Jennifer Martin as Princess Aurora and Hyuk-Ku Kwon as Prince Desire, 2003

In this production, Aurora will be danced by Danielle Tolmie, who performed it in 2015, and by Sarah Kosterman, the newest principal dancer in the company. “Each time it is set on new dancers, they bring a new life to the story with their personal expression of the characters and the choreography,” says Pimble.

A third element, and the one that the rest are built upon, is the libretto written by Petipa and Ivan Vsevolozhsky, and inspired by Charles Perrault’s version (La belle au bois dormant) of the well-loved fairy tale. Perrault published his story in 1697, but the origins of the tale can be traced back to the medieval Scandinavian saga of the goddess Brynhild. Modern audiences will no doubt conjure up images from the classic 1959 Disney film, and the well-known version as told by the Brothers Grimm in 1812, when the heroine was known as Briar Rose. Petipa and Vsevolozhsky first gave her the name of Princess Aurora.

Danielle Tolmie rehearsing as Princess Aurora under the direction of Jennifer Martin, photo by Antonio Anacan, 2022

No matter where and when audiences first encountered The Sleeping Beauty, there is no doubt that the story still reverberates deeply in their hearts and imaginations, having survived hundreds of years and in myriad forms. There are some who might dismiss fairy tales as bits of fluff, irrelevant in these serious modern times, but the sheer endurance of these stories begs otherwise. Beyond the beauty, glamor, and magic there lurks the dark and ominous presence of cruelty, capriciousness, and downright evil, embodied in the character of Carabosse, or as Disney fans might know her, Maleficent.

In news sure to thrill Eugene Ballet fans, Martin returns to the stage in the role of Carabosse. She notes that “the role of Carabosse in the ballet The Sleeping Beauty is sharply contrasted to that of Maleficent in Disney’s more recent version (2014) of this classic fairy tale. Carabosse is vengeful at heart, cruel, and without sympathy. Hers is a character that cannot be reasoned with, and certainly, someone you would not omit from the guest list, even if you wanted to! Playing a role that is a bit crueler, evil, or unkind, can be a bit cathartic/fun. I have always found these particular characters enjoyable because they help broaden the acting range.”

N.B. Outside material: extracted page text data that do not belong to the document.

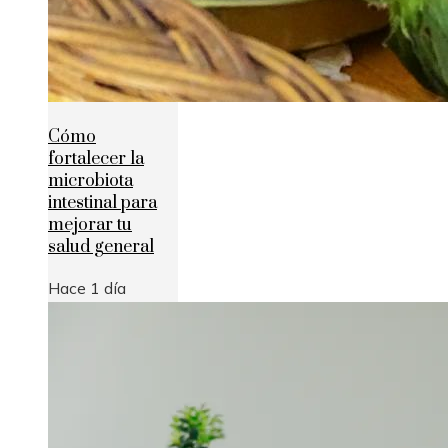
Cómo
fortalecer la
microbiota
intestinal para
mejorar tu
salud general
Hace 1 día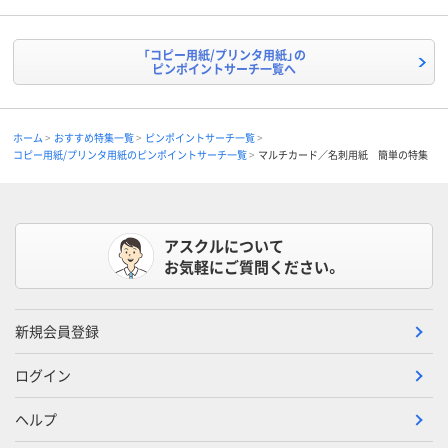
「コピー用紙/プリンタ用紙」の
ピンポイントサーチ一覧へ
ホーム
おすすめ特集一覧
ピンポイントサーチ一覧
コピー用紙/プリンタ用紙のピンポイントサーチ一覧
マルチカード／名刺用紙 簡単の特集
アスクルについて
お気軽にご質問ください。
新規会員登録
ログイン
ヘルプ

“I feel strongly that it is our responsibility, as performing artists, to take the audience on a journey, allowing them two hours of respite from the day-to-day of life.”

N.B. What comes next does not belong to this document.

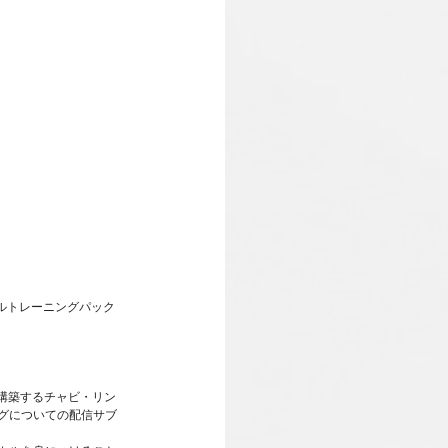
ィジカルトレーニングパック
ドを構築するチャビ・リン
グについての配信サブ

Jennifer Martin as Carabosse, photo by Ari Denison, 2015 

When such a beloved tale is transformed into an art form as delightful as a ballet, magic is sure to happen.

*Spoiler Alert* After the curse—100 years of sleep behind a forest of thorns—and a final battle with the ill-tempered Carabosse, in the last act the princess is saved by true love’s kiss! Other fairy tale characters join in the festivities, including Puss-in-Boots and the Blue Bird from the French fairy tale by Madame d’Aulnoy, bringing a joyful conclusion to a journey fraught with peril and pitfalls. “The wedding acted as an epitome of happily ever after for all the characters…”—The Marius Petipa Society

And in these serious modern times, one thing is sure, we can all use a small dose of happily ever after. Having it presented in the form of a great work of art makes it all the more satisfying. Martin says, “I feel strongly that it is our responsibility, as performing artists, to take the audience on a journey, allowing them two hours of respite from the day-to-day of life.”